Louisiana gambling board leader resigns before Senate vote

BATON ROUGE, La. (AP) — Louisiana’s gambling regulatory chief Mike Noel told the governor Wednesday that he’s resigning, preempting a Senate confirmation hearing where Noel could have been questioned about his State Police work during the fatal arrest of a Black man whose death remains under investigation.

Gov. John Bel Edwards’ office said Noel’s departure as chairman of the Gaming Control Board will take effect Thursday.

The Democratic governor’s spokesperson Christina Stephens didn’t respond to questions about why Noel was leaving the post, if it had to do with his State Police tenure and Ronald Greene’s death or whether Edwards thought Noel might have trouble winning confirmation from the Senate.

“The governor is appreciative of his service at the Gaming Control Board and will work to find a suitable replacement for Mr. Noel,” Stephens said in a text.

A longtime State Police veteran, Noel served as the agency chief of staff — running its day to day operations — at the time of Greene’s death in May 2019. Noel retired in June 2020 when Edwards named him as the leader of Louisiana’s gambling regulatory board.

Noel didn’t return messages from The Associated Press.

No senators have publicly raised concerns about confirming Noel to continue working as chairman of the gambling board, but he didn’t appear for either of his scheduled confirmation hearings. And the head of the Louisiana Legislative Black Caucus, Rep. Ted James, wasn’t supportive of Noel’s leadership job at the gambling agency.

“I had concern with giving somebody who was deeply involved in what I perceive was a coverup any type of promotion,” James, a Baton Rouge Democrat, said Wednesday.

James doesn’t vote on confirmations as a member of the House. Senators debate the confirmation decisions behind closed doors in an executive session, offering no explanation for their decisions. They’re scheduled to vote on confirmations Thursday — without Noel on the list.

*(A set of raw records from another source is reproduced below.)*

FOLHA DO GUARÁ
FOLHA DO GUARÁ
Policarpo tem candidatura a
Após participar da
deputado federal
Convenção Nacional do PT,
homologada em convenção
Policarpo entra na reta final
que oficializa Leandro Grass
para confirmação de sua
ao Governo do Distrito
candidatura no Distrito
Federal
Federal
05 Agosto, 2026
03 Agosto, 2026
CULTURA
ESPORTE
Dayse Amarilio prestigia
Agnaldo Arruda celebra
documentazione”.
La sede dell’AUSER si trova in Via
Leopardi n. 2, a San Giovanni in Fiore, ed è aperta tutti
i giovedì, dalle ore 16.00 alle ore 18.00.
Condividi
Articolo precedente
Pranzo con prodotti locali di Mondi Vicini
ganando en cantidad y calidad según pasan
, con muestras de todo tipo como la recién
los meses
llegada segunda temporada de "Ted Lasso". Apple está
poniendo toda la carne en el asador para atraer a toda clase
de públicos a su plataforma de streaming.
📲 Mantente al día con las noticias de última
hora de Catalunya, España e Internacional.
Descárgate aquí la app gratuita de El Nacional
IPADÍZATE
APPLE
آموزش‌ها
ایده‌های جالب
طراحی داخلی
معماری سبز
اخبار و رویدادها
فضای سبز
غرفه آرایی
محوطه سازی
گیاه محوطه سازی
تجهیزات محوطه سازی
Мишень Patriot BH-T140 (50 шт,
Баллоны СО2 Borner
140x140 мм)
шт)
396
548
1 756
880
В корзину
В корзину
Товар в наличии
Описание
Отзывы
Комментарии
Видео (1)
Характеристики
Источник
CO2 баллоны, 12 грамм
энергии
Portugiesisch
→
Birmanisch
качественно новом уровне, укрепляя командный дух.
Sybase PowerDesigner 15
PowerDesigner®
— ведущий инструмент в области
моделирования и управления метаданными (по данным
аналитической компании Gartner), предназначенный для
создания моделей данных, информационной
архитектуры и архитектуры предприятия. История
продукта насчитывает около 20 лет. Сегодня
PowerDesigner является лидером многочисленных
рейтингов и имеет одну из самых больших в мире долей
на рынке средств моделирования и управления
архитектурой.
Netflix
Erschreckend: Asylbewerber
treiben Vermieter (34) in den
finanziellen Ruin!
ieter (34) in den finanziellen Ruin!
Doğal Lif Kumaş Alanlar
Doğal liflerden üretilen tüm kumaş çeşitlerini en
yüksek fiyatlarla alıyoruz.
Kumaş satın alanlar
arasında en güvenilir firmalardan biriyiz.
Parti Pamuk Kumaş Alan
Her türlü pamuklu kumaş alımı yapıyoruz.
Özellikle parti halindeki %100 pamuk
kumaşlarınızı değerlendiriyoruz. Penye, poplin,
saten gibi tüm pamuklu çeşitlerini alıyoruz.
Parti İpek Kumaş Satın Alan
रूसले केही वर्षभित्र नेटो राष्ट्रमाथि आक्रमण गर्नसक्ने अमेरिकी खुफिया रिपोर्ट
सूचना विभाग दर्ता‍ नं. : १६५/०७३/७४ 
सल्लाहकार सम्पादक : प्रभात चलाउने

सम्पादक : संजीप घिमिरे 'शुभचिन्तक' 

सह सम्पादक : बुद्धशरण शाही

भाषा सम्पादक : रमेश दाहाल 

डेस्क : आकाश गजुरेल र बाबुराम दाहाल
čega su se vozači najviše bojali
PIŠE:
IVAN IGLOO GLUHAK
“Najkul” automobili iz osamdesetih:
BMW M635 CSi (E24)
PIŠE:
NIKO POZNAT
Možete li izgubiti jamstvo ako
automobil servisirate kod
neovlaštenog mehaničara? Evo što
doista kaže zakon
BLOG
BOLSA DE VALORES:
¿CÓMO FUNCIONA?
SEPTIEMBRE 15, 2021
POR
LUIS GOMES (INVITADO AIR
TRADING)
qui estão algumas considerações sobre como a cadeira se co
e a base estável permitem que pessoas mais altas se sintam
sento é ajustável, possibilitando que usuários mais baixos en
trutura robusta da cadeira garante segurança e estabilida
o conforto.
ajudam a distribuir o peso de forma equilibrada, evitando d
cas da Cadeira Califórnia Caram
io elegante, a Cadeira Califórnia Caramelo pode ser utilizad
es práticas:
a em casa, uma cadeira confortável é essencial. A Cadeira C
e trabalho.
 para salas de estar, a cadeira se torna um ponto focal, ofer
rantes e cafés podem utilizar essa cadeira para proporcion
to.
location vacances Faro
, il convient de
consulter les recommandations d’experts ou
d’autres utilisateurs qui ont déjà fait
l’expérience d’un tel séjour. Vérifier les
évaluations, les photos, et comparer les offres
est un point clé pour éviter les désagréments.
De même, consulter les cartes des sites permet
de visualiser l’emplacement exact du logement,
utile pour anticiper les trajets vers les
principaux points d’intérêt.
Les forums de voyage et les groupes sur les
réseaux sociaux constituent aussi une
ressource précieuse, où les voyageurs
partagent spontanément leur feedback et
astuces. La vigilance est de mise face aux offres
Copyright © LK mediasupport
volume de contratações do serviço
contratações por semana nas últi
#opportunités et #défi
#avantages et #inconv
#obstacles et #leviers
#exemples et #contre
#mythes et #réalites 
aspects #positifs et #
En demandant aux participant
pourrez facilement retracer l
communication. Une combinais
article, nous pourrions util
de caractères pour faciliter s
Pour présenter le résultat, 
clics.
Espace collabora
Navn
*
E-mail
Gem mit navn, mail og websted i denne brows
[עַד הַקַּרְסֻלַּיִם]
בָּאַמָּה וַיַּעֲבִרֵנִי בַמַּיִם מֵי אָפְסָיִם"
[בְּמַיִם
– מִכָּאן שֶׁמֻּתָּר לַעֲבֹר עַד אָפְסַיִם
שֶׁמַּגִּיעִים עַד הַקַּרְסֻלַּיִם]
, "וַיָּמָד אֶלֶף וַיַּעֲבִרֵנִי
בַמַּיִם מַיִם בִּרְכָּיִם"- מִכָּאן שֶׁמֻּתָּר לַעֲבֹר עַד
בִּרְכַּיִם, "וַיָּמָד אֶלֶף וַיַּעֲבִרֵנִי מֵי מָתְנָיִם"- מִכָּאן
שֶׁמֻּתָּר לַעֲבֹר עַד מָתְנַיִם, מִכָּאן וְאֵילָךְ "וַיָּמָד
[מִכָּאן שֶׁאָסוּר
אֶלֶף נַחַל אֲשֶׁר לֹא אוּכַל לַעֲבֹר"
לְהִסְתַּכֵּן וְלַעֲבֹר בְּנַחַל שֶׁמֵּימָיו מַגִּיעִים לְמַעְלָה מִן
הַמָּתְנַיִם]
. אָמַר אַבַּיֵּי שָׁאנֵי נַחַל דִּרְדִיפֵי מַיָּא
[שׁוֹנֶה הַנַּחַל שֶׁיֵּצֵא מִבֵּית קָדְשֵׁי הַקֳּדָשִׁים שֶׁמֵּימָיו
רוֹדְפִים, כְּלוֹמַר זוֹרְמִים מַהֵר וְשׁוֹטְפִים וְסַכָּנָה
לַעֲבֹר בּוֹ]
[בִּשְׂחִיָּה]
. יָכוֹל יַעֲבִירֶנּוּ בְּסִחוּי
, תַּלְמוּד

Greene died in May 2019 after he was stunned, punched and dragged by state troopers. His death is the subject of an ongoing federal civil rights investigation.

Troopers initially told Greene’s relatives he died in a crash following a chase on a rural road near Monroe. Later, State Police issued a short statement saying that troopers struggled with Greene during his arrest and that he died on the way to the hospital.

The Edwards administration only released the body-camera video of Greene’s arrest more than two years later after The AP publicly released footage that it obtained. No troopers have been charged in Greene’s arrest.

A secret State Police panel set up in response to Greene’s death and three other violent stops of Black men is investigating whether troopers in the northeastern part of the state have systematically targeted Black motorists for abuse.

Edwards named Noel to the Gaming Control Board last year after the Senate surprised the governor by blocking confirmation of his previous pick, Ronnie Jones, who had held the job for seven years.

The nine-member gambling board regulates Louisiana’s riverboat casinos, the New Orleans land-based casino, more than 2,000 video poker sites and the slot machine facilities at four racetracks. Board members serve staggered, six-year terms. The chairman’s job is traditionally filled from State Police leadership ranks, because troopers are involved in gambling industry oversight.